■ EXERCISE AIM
If a line in the records below contains the word "قانونی", return that line.

*** MATERIALS PROVIDED ***

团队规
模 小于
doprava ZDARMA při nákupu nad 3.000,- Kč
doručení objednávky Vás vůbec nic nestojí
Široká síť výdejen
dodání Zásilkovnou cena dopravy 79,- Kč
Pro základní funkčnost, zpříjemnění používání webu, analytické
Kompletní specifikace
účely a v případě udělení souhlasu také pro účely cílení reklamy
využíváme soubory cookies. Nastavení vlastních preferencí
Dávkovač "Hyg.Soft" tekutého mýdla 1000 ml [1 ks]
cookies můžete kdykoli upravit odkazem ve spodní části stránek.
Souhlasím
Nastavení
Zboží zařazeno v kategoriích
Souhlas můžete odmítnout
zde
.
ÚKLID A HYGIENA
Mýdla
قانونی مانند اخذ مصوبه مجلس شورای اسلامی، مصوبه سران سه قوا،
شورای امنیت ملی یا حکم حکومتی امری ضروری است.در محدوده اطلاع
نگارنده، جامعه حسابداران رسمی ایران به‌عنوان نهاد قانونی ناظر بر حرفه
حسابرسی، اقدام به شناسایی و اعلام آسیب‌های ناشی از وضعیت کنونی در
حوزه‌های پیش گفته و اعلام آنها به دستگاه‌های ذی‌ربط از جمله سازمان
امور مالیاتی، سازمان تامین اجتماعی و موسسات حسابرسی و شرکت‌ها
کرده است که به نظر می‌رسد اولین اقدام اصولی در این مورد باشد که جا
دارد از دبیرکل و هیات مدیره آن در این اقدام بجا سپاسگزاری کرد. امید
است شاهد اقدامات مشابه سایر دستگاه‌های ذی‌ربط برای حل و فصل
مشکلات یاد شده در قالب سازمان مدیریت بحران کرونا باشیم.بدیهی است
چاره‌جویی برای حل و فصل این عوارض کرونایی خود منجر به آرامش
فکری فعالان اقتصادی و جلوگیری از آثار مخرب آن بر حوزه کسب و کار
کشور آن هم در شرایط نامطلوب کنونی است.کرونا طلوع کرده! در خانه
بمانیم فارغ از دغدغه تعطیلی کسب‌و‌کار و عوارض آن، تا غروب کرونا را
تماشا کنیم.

*** End of MATERIALS PROVIDED ***

■ REPLY
قانونی مانند اخذ مصوبه مجلس شورای اسلامی، مصوبه سران سه قوا،
نگارنده، جامعه حسابداران رسمی ایران به‌عنوان نهاد قانونی ناظر بر حرفه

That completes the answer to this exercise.